+++ Фрагмент страницы

Кто в нашей армии не слышал, например, про Нину Онилову? Впрочем, иногда ее называли не Ниной, а Анкой. Комсомолка с одесской трикотажной фабрики попала в Чапаевскую дивизию, была там медсестрой, а потом, освоив пулемет, добилась, чтобы ей доверили это оружие. Тогда она и стала для своих боевых товарищей новой Анкой-пулеметчицей: так звали бесстрашную девушку, знакомую всем по фильму "Чапаев".
Эта новая Анка-пулеметчица не раз изумляла своим бесстрашием даже видавших виды бойцов. Воевала она и в экипаже одного из одесских танков. Нина Онилова истребила сотни фашистов. Под Одессой она была ранена и эвакуирована в тыл. Но после госпиталя добилась направления в Приморскую армию, сражавшуюся уже под Севастополем.
В сентябре уже знали на одесских рубежах и Людмилу Павличенко. Студентка Киевского университета, историк по специальности, она стала одним из лучших снайперов нашей армии. Счет уничтоженных ею вражеских солдат и офицеров дошел за время Одесской обороны до внушительной цифры - 187.
Одесское ополчение, вливавшееся в части армии или сражавшееся плечом к плечу с ними, дало и массу других неустрашимых бойцов - и мужчин, и женщин.
Несколько лет назад, когда в Одессе собирались ветераны обороны, секретарь обкома ЛКСМУ тех дней Н. Оленович рассказала в своем выступлении, как дралась с врагом группа молодых патриотов, мобилизованных на фронт комсомолом.
Среди них были грузчики морского порта Николай Капустянский, Иван Полозов и Тихон Коляда, парикмахер Александр Песецкий, рабочий табачной фабрики Николай Дорохов, Семен Трунов с канатного завода, рабочий Лев Руднев, модистка из ателье Нина Воскобойник... Они отбили на своем участке шестнадцать вражеских атак, теряя каждый раз кого-нибудь из товарищей. В конце концов в окопе остались в живых двое - Лев Руднев и Нина Воскобойник. У них кончились патроны, оставалось лишь несколько гранат. Руднев собрал комсомольские билеты погибших, присоединил к ним свой и, как старший, приказал девушке: "Ползи к нашим и скажи, что мы честно сражались до последнего вздоха". Сам он встретил последними гранатами приближавшийся фашистский танк.
Мне кажется, один такой эпизод способен дать представление о том, как защищали свой город вчерашние его мирные жители, об атмосфере героической самоотверженности, царившей на одесских рубежах.
И пусть меня правильно поймут те, кто был тогда не ополченцем, а красноармейцем, служившим еще до войны или призванным из запаса: о подвигах народных добровольцев я говорю сейчас не потому, что они сражались лучше кадровых солдат.

++++++
+++ Исходные данные

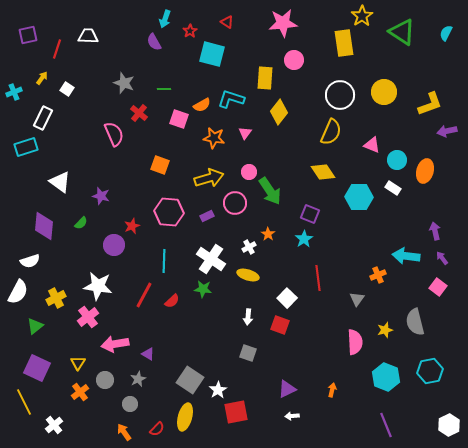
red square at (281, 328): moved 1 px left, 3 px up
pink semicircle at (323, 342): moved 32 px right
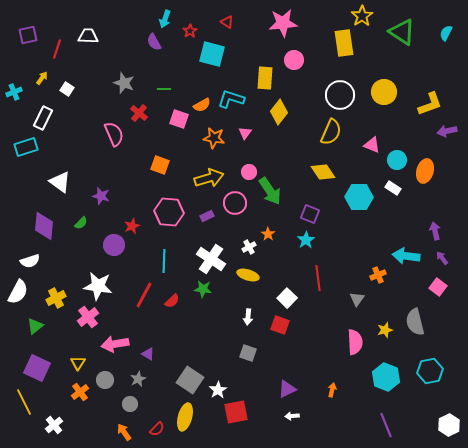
cyan star at (304, 239): moved 2 px right, 1 px down
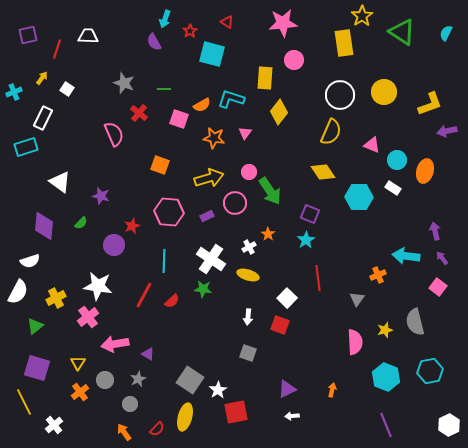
purple square at (37, 368): rotated 8 degrees counterclockwise
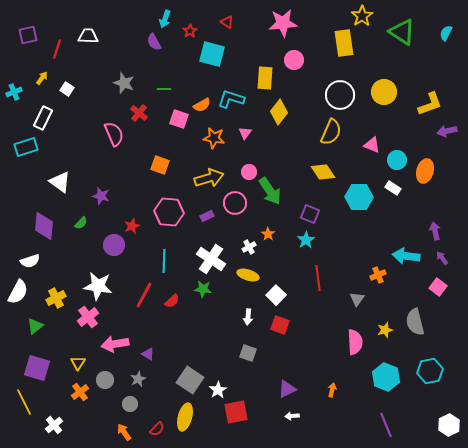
white square at (287, 298): moved 11 px left, 3 px up
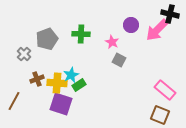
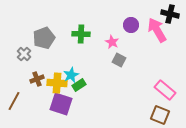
pink arrow: rotated 105 degrees clockwise
gray pentagon: moved 3 px left, 1 px up
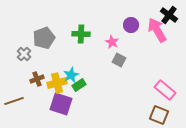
black cross: moved 1 px left, 1 px down; rotated 24 degrees clockwise
yellow cross: rotated 18 degrees counterclockwise
brown line: rotated 42 degrees clockwise
brown square: moved 1 px left
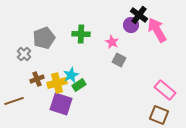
black cross: moved 30 px left
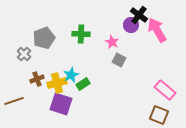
green rectangle: moved 4 px right, 1 px up
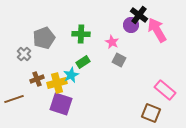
green rectangle: moved 22 px up
brown line: moved 2 px up
brown square: moved 8 px left, 2 px up
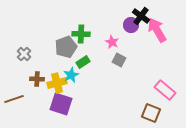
black cross: moved 2 px right, 1 px down
gray pentagon: moved 22 px right, 9 px down
brown cross: rotated 24 degrees clockwise
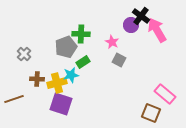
cyan star: rotated 14 degrees clockwise
pink rectangle: moved 4 px down
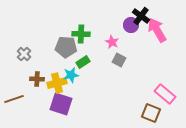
gray pentagon: rotated 25 degrees clockwise
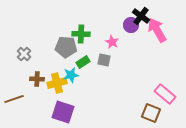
gray square: moved 15 px left; rotated 16 degrees counterclockwise
purple square: moved 2 px right, 8 px down
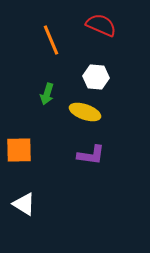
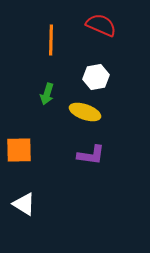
orange line: rotated 24 degrees clockwise
white hexagon: rotated 15 degrees counterclockwise
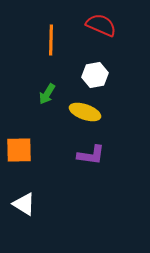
white hexagon: moved 1 px left, 2 px up
green arrow: rotated 15 degrees clockwise
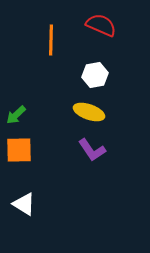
green arrow: moved 31 px left, 21 px down; rotated 15 degrees clockwise
yellow ellipse: moved 4 px right
purple L-shape: moved 1 px right, 5 px up; rotated 48 degrees clockwise
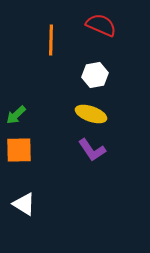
yellow ellipse: moved 2 px right, 2 px down
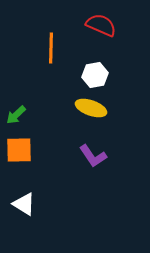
orange line: moved 8 px down
yellow ellipse: moved 6 px up
purple L-shape: moved 1 px right, 6 px down
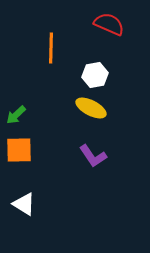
red semicircle: moved 8 px right, 1 px up
yellow ellipse: rotated 8 degrees clockwise
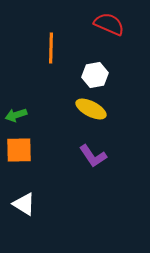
yellow ellipse: moved 1 px down
green arrow: rotated 25 degrees clockwise
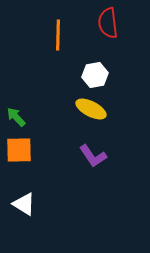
red semicircle: moved 1 px left, 1 px up; rotated 120 degrees counterclockwise
orange line: moved 7 px right, 13 px up
green arrow: moved 2 px down; rotated 65 degrees clockwise
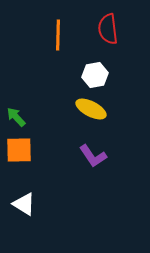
red semicircle: moved 6 px down
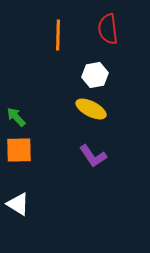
white triangle: moved 6 px left
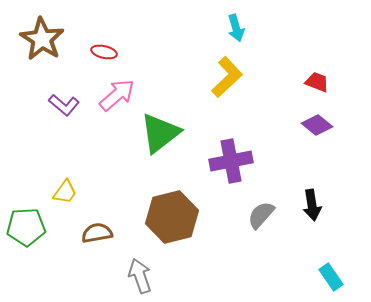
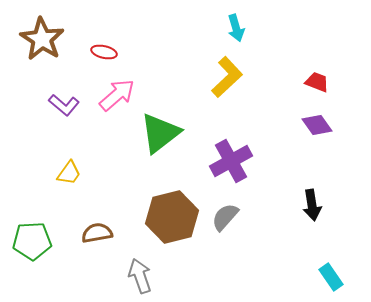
purple diamond: rotated 16 degrees clockwise
purple cross: rotated 18 degrees counterclockwise
yellow trapezoid: moved 4 px right, 19 px up
gray semicircle: moved 36 px left, 2 px down
green pentagon: moved 6 px right, 14 px down
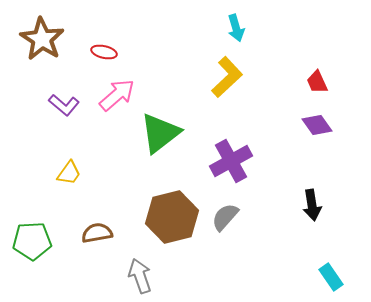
red trapezoid: rotated 135 degrees counterclockwise
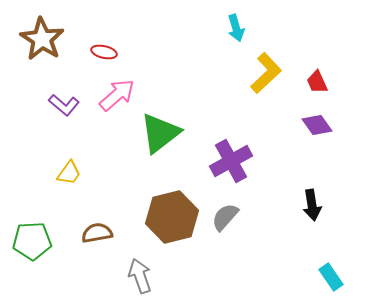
yellow L-shape: moved 39 px right, 4 px up
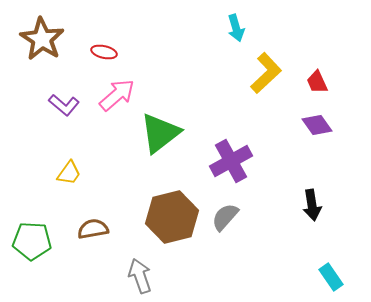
brown semicircle: moved 4 px left, 4 px up
green pentagon: rotated 6 degrees clockwise
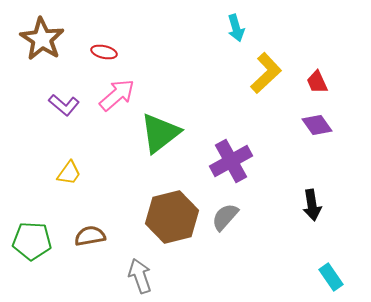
brown semicircle: moved 3 px left, 7 px down
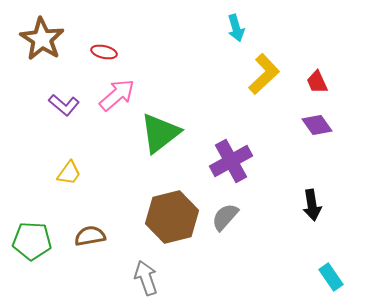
yellow L-shape: moved 2 px left, 1 px down
gray arrow: moved 6 px right, 2 px down
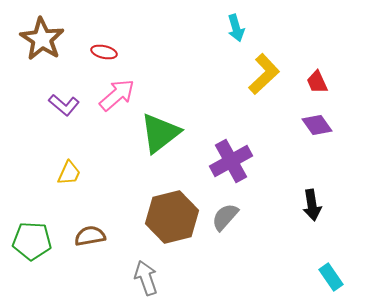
yellow trapezoid: rotated 12 degrees counterclockwise
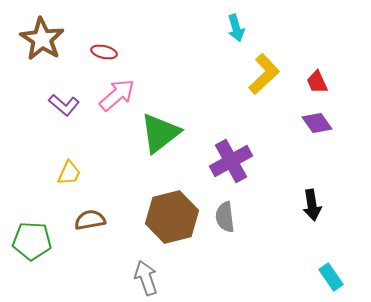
purple diamond: moved 2 px up
gray semicircle: rotated 48 degrees counterclockwise
brown semicircle: moved 16 px up
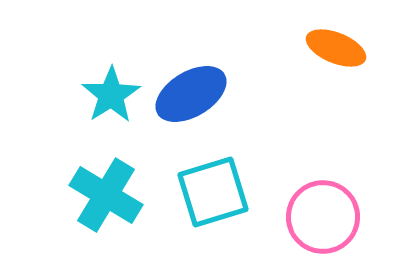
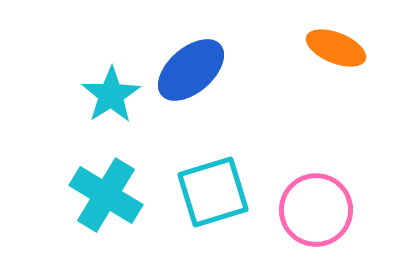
blue ellipse: moved 24 px up; rotated 10 degrees counterclockwise
pink circle: moved 7 px left, 7 px up
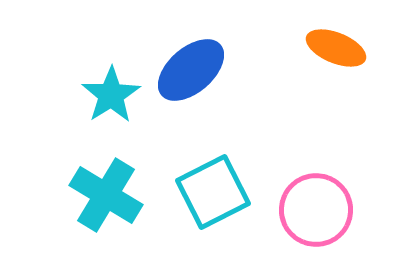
cyan square: rotated 10 degrees counterclockwise
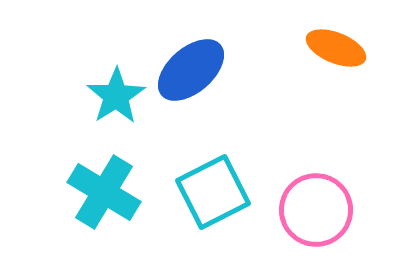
cyan star: moved 5 px right, 1 px down
cyan cross: moved 2 px left, 3 px up
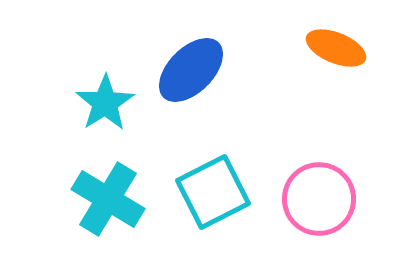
blue ellipse: rotated 4 degrees counterclockwise
cyan star: moved 11 px left, 7 px down
cyan cross: moved 4 px right, 7 px down
pink circle: moved 3 px right, 11 px up
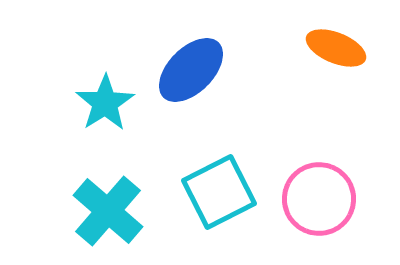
cyan square: moved 6 px right
cyan cross: moved 12 px down; rotated 10 degrees clockwise
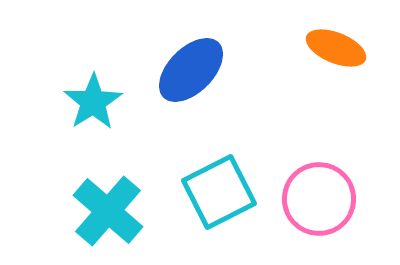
cyan star: moved 12 px left, 1 px up
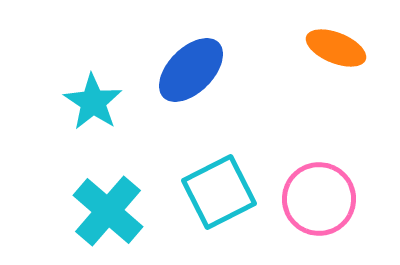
cyan star: rotated 6 degrees counterclockwise
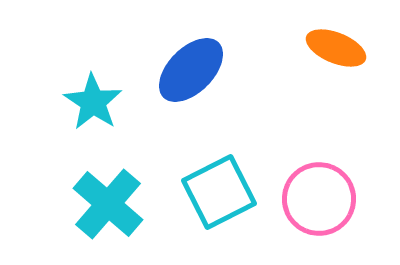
cyan cross: moved 7 px up
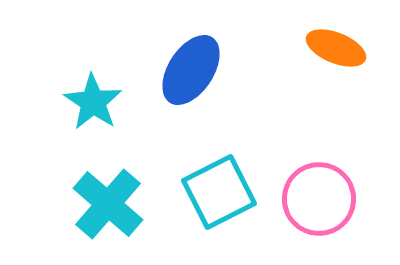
blue ellipse: rotated 12 degrees counterclockwise
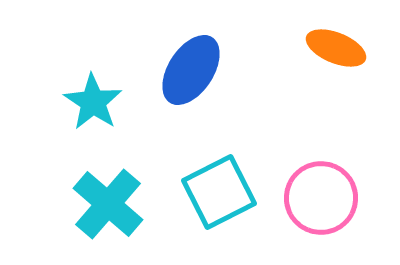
pink circle: moved 2 px right, 1 px up
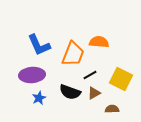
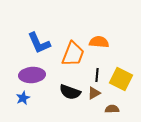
blue L-shape: moved 2 px up
black line: moved 7 px right; rotated 56 degrees counterclockwise
blue star: moved 16 px left
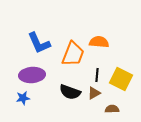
blue star: rotated 16 degrees clockwise
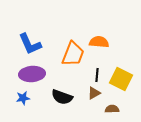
blue L-shape: moved 9 px left, 1 px down
purple ellipse: moved 1 px up
black semicircle: moved 8 px left, 5 px down
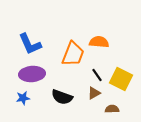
black line: rotated 40 degrees counterclockwise
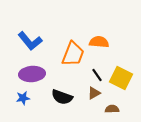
blue L-shape: moved 3 px up; rotated 15 degrees counterclockwise
yellow square: moved 1 px up
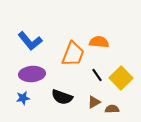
yellow square: rotated 20 degrees clockwise
brown triangle: moved 9 px down
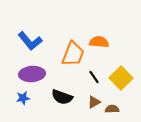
black line: moved 3 px left, 2 px down
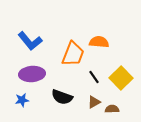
blue star: moved 1 px left, 2 px down
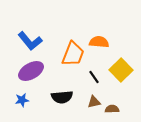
purple ellipse: moved 1 px left, 3 px up; rotated 25 degrees counterclockwise
yellow square: moved 8 px up
black semicircle: rotated 25 degrees counterclockwise
brown triangle: rotated 16 degrees clockwise
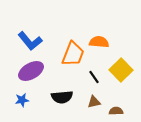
brown semicircle: moved 4 px right, 2 px down
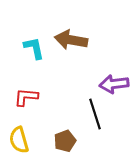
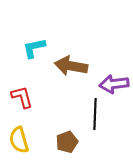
brown arrow: moved 26 px down
cyan L-shape: rotated 90 degrees counterclockwise
red L-shape: moved 4 px left; rotated 70 degrees clockwise
black line: rotated 20 degrees clockwise
brown pentagon: moved 2 px right, 1 px down
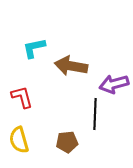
purple arrow: rotated 8 degrees counterclockwise
brown pentagon: rotated 15 degrees clockwise
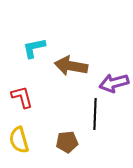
purple arrow: moved 1 px up
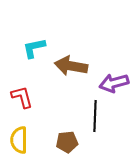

++++++

- _Описание задания_: Сколько вражеских солдат и офицеров уничтожила Людмила Павличенко за время Одесской обороны, согласно фрагменту об обороне Одессы? Записи никак не связаны с фрагментом.

- _Полный ответ_: За время Одесской обороны Людмила Павличенко уничтожила 187 вражеских солдат и офицеров.